Sinead O'Connor 『Throw Down Your Arms』

2005年11月19日 | Rock

Sinead O'Connor(シネイド・オコナー)が引退宣言を撤回して発表した復活作『Throw Down Your Arms』で、あのボブ・マーリーの「War」をレコーディングした。

シネイド・オコナーの出身地アイルランドといえばカトリック教会が絶大な影響力を持っている国だ。離婚や中絶が法律で禁止されていて、現代社会の中でそれが問題となっている。保守的な宗教が支配するアイルランド社会にシネイド・オコナーは問題意識を持ち行動していた。

1992年頃のことだろうか。過激な行動に出てしまったことがあった。テレビの生放送でボブ・マーリーの「War」を歌った後、ローマ法王の写真を破いた。ポーズでなく信念からの行動だったから風当たりも相当厳しかった。

直後にディラン30周年のライヴに出演した彼女を待っていたのは観客からのブーイングだった。全く止むことのないブーイングを浴び、彼女はその場で歌う予定だったディランの「I Believe In You」を急遽取りやめ、キッと正面を見据えて「War」を歌った。舞台の袖で張りつめていた精神がほどけたのか彼女は激しく嗚咽した。

その時の映像は「ボブ・ディラン30周年記念コンサート」としてNHK BS-2で放送された。僕は友人からもらったその録画ビデオを見て、なんともいえない嫌な気分になったものだった。友人は若い頃のディランは「体制にたいして異議申し立てをする若者の象徴」であったけれど、それに共感していたはずのファンたちは結果的に「体制側の大人」になってしまったように感じた、と言った。

先日そのライヴの映像を見たがシネイド・オコナーの出演シーンのところは涙が出て止まらなかった。ディランのファンは群集心理であのようなブーイングになったのだと僕は見ている。そしてジョン・レノンの「この後何年かしたらキリストよりビートルズのほうが有名になってるかもしれない」なんていう昔の発言を思い出したりした。
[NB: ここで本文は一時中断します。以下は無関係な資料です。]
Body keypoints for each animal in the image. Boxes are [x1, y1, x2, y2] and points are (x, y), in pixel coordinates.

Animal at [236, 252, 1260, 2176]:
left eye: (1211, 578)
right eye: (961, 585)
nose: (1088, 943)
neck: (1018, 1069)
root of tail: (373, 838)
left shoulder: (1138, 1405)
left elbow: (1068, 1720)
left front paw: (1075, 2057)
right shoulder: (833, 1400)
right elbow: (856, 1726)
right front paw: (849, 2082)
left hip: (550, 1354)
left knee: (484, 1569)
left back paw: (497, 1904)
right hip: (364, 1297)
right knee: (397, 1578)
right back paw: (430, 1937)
その「War」をシネイド・オコナーがレコーディングした。 『Throw Down Your Arms』はレゲエのカヴァーを収録した作品集だ。シネイドは現在ではマスコミとは距離を置いてほとんど何も喋ろうとしていない。復活作でレゲエのカヴァー・アルバムを発表した真意は今もって不明のままなのだ。
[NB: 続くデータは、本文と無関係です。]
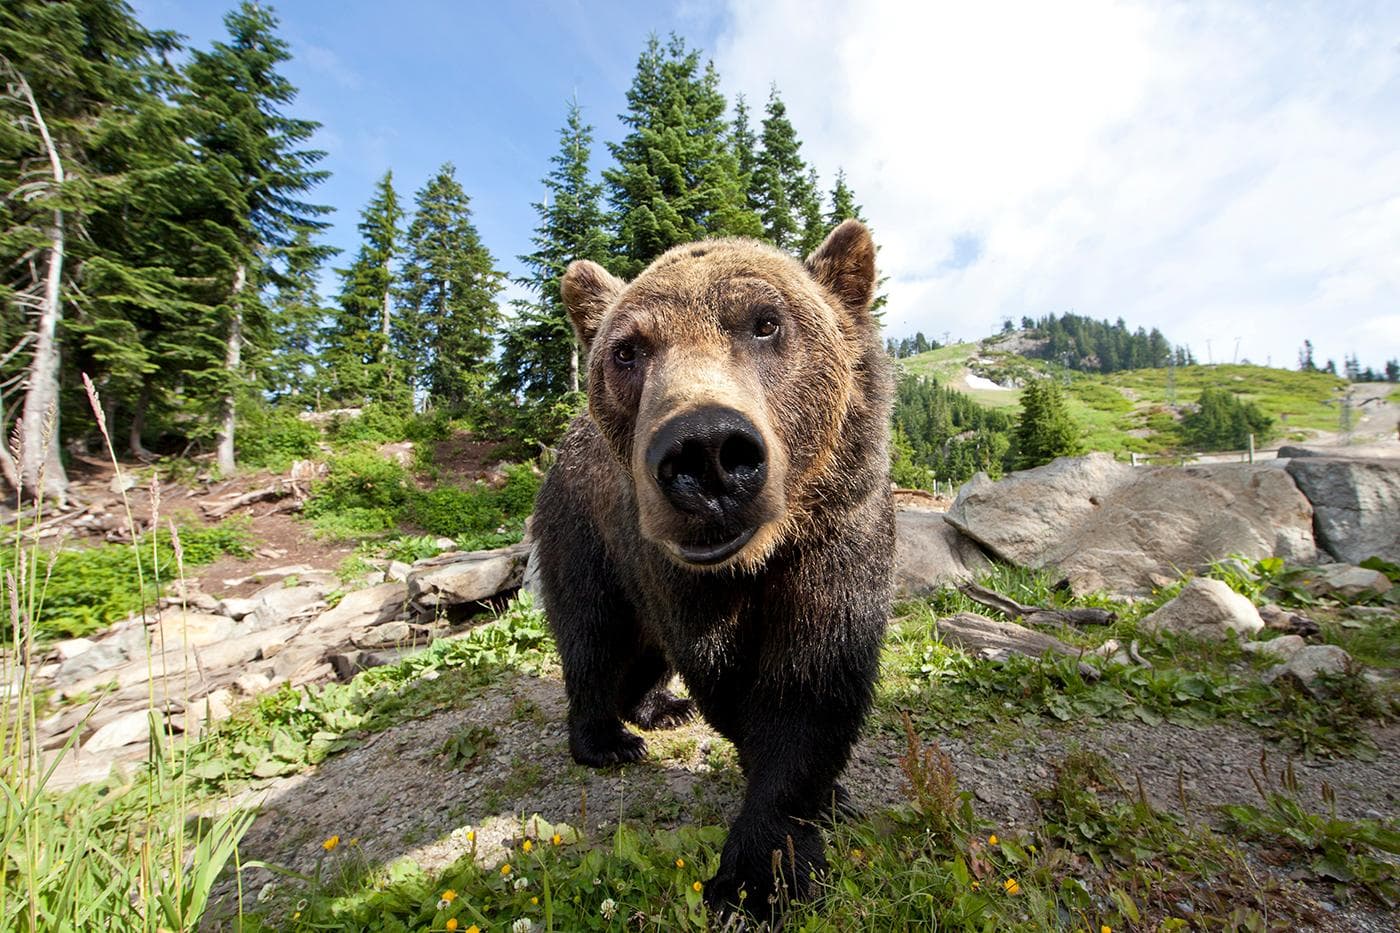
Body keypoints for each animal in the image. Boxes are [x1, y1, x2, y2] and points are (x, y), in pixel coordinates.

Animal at [529, 219, 890, 913]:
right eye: (627, 351)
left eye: (766, 322)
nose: (707, 452)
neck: (761, 556)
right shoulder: (674, 570)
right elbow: (725, 673)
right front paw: (756, 878)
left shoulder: (839, 538)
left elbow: (813, 680)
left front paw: (790, 837)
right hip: (584, 535)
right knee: (593, 634)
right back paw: (606, 738)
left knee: (640, 650)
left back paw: (659, 707)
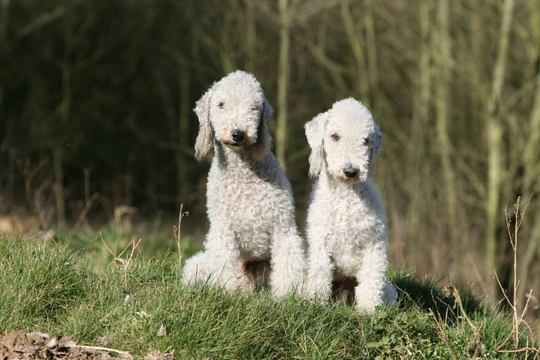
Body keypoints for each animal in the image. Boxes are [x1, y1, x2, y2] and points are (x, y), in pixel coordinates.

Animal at [181, 71, 306, 298]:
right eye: (221, 104)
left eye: (255, 107)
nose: (238, 134)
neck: (244, 176)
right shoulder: (223, 230)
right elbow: (223, 259)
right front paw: (225, 291)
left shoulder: (283, 227)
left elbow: (288, 264)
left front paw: (286, 296)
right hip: (197, 266)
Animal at [304, 98, 396, 312]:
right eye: (335, 136)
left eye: (366, 140)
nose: (351, 171)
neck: (346, 198)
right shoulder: (320, 242)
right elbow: (320, 274)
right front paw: (315, 304)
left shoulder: (374, 243)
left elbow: (370, 280)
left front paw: (369, 311)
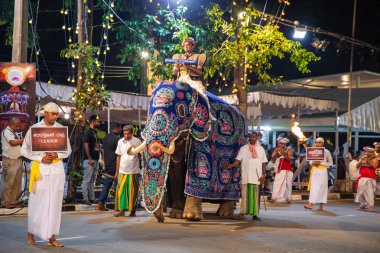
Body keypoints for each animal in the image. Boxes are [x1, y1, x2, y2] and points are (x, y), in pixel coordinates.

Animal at [127, 80, 246, 222]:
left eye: (181, 110)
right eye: (149, 113)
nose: (162, 220)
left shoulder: (203, 136)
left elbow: (196, 165)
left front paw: (191, 216)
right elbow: (175, 170)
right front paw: (177, 214)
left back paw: (224, 213)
アルバム・ジャケットの写真は幼き日のシネイドだ。カトリック信者にとって特別な日である初めての聖体拝領の儀式でのスナップ。アルバムは「神は死んでない」という曲ではじまり「War」で幕を閉じる(日本盤にはおまけでボーナス・トラックが収録されている)。なんとも言いがたいアルバムだ。でも僕には「War」がRebel Music(反抗の音楽)にしか聴こえない。最高のロックにしか聴こえないのだった。